The Financial Express

Rising fatalities from non-communicable diseases

| Updated: March 15, 2021 22:22:04

Rising fatalities from non-communicable diseases

As elsewhere in the world, all attention is now focussed here in Bangladesh on taming a scourge called Covid-19, caused by the virus SARS-CoV-2. The factors such as the fast spread of the disease from one place to another, the non-availability of any effective antidote and the severe disruption it has been causing to life and living have aroused grave concern all over. The virus claimed about 8250 lives, infected nearly 0.5 million people in Bangladesh in 2020 besides taking a heavy toll on its economy.

But at least eight non-communicable diseases, according to a survey conducted by the Bureau of Statistics, the state statistical organisation, had taken a human toll of about half a million people in the country in the year 2020. The diseases are heart ailment, brain haemorrhage, cancer, respiratory diseases (excluding pneumonia), asthma, chronic kidney disease (CKD), high blood pressure and diabetes. There is no authentic survey on the number of people suffering from these diseases. The number must be a staggering one. At least, the annual death figures do strongly point to such a possibility.

The field-level officials of the BBS have gathered the data on deaths from various diseases. Such data, however, might not match the ones compiled by the Directorate General of Health Services (DGHS) since the health infrastructures up to the Upazila level remain its primary sources of data.

Data mismatch is not an issue here. What is worrying is the death of so many people from various non-communicable diseases. Heart diseases that claimed over 0.223 million lives in 2020 remained at the top of the table, followed by brain-haemorrhage, cancer and respiratory diseases.

The fatality figure gives rise to a pertinent question: are the state health facilities capable of offering necessary treatment to a huge number of patients suffering from major non-communicable diseases? The answer is a big no. The weaknesses of the country's health system came to the fore following the outbreak of the Covid pandemic. After the initial hiccups, the government, however, managed the Covid emergencies better, but at the cost of people suffering from other diseases.

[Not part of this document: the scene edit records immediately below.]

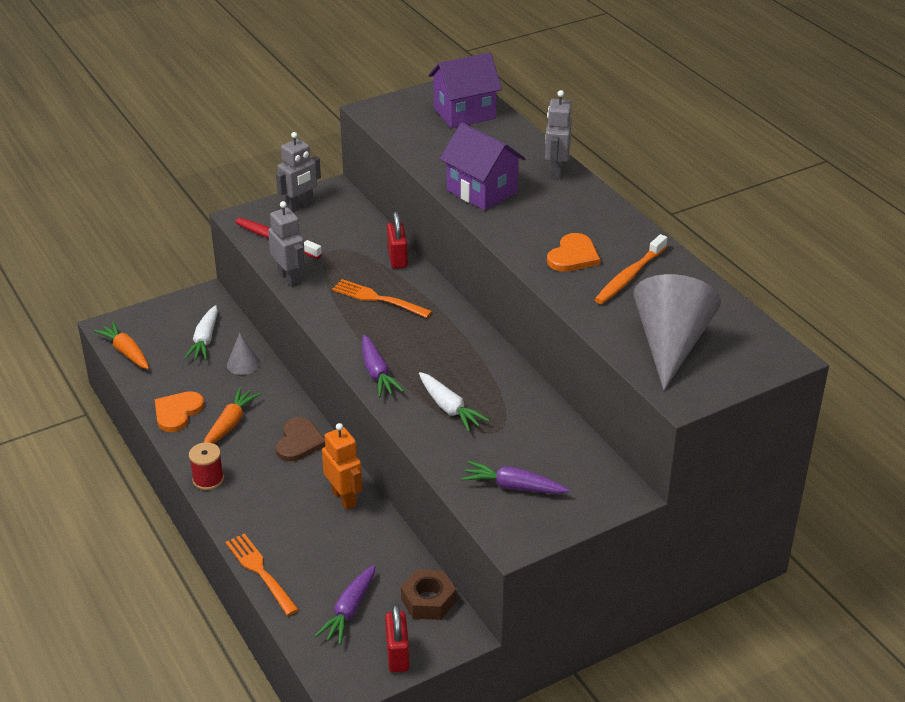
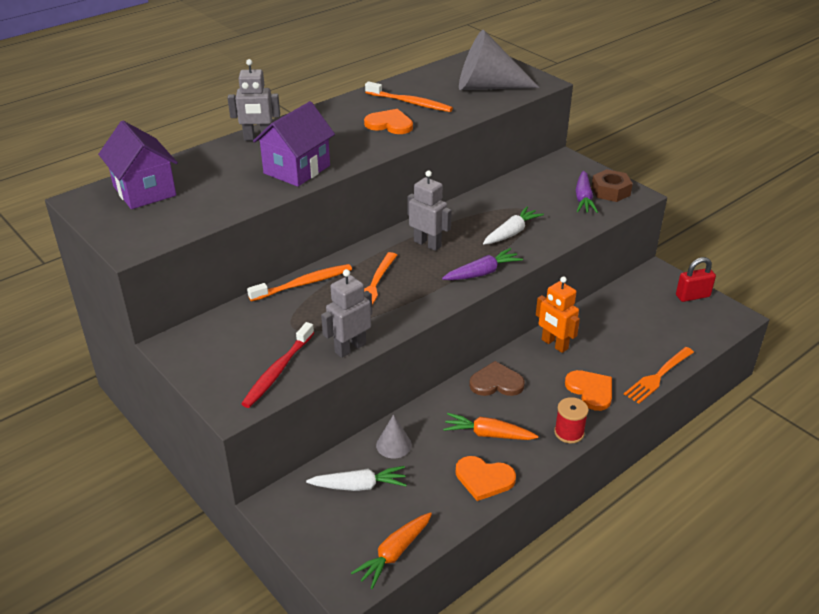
camera: 100 degrees left, 0 degrees up
(260, 510) = (590, 390): none -> orange heart
(300, 206) = (208, 364): grey robot -> grey robot (427, 244)
(344, 498) = (554, 344): orange robot -> orange robot turned 90 degrees counterclockwise
(349, 611) = (668, 323): purple carrot -> none
(397, 258) = (304, 284): red padlock -> orange toothbrush
(428, 601) = (637, 288): brown nut -> brown nut (610, 191)

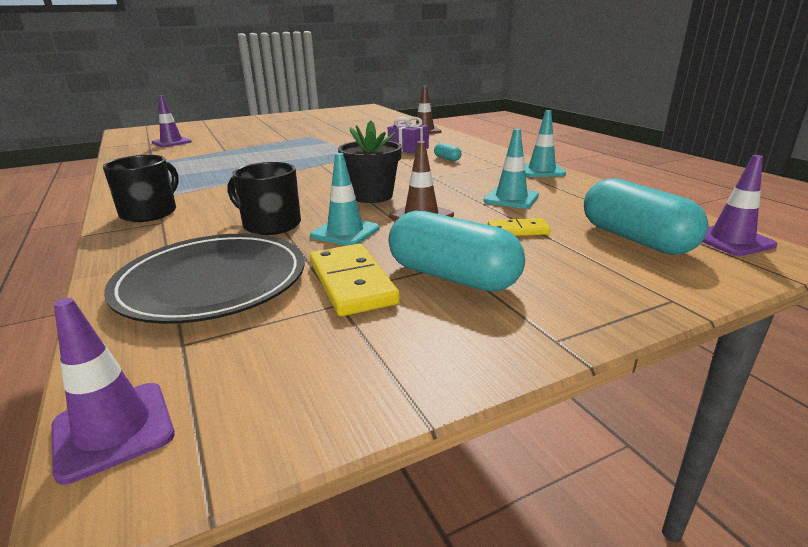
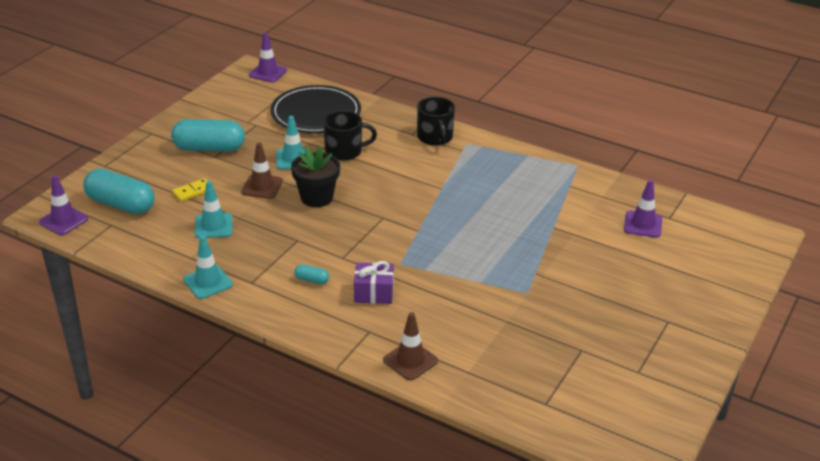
camera: 145 degrees right, 10 degrees up
(352, 283) = (253, 131): yellow domino -> none

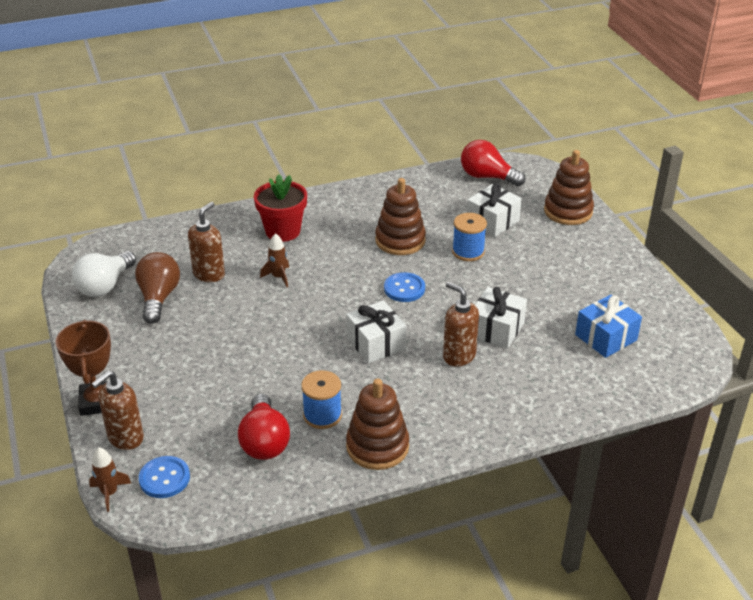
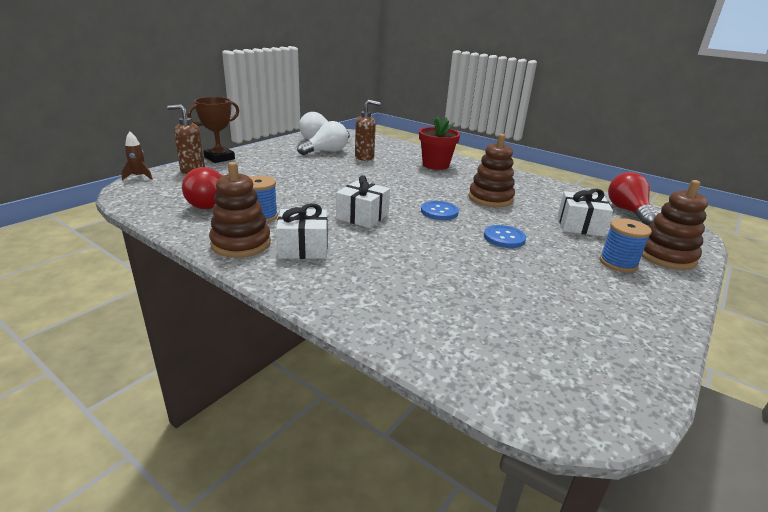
camera: 55 degrees right, 10 degrees down
(158, 298) = (326, 152): brown light bulb -> white light bulb
(164, 478) = (160, 186): blue button -> blue button (504, 238)
(278, 277) = (389, 173): brown rocket -> none
(459, 356) = (389, 251): brown soap dispenser -> none
(468, 252) = (524, 225): blue spool -> blue spool (618, 263)
(496, 329) = (447, 260): white gift -> white gift (303, 247)
(606, 337) = (524, 326): blue gift -> none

The number of deaths from most non-communicable diseases in 2020 was more than that of the previous year. The increase was staggeringly high with kidney diseases, brain strokes, respiratory disease and cancer. A further squeeze of the facilities available at the government hospitals and clinics because of the outbreak of the pandemic and doctors not attending patients for health safety reasons might have played a part in the rise in the number of deaths from non-communicable diseases.

Now that all concerned are aware of the shortcomings in the country's health system, everybody would expect genuine efforts to mend those. One of the key weaknesses is the allocation of insufficient resources for the health sector. Another most-discussed flaw is the widespread plunder of the meagre resources allocated annually. 

The next national budget is not far away. Hopefully, the policymakers would review the relevant issues involving non-communicable diseases and allocate enough resources to help beef up the capacity of hospitals, at least, up to the district level. The patients from far-flung areas rush to the public hospitals in Dhaka, seeking better treatment. But what they face there remains beyond description. There has to be an end to their untold sufferings.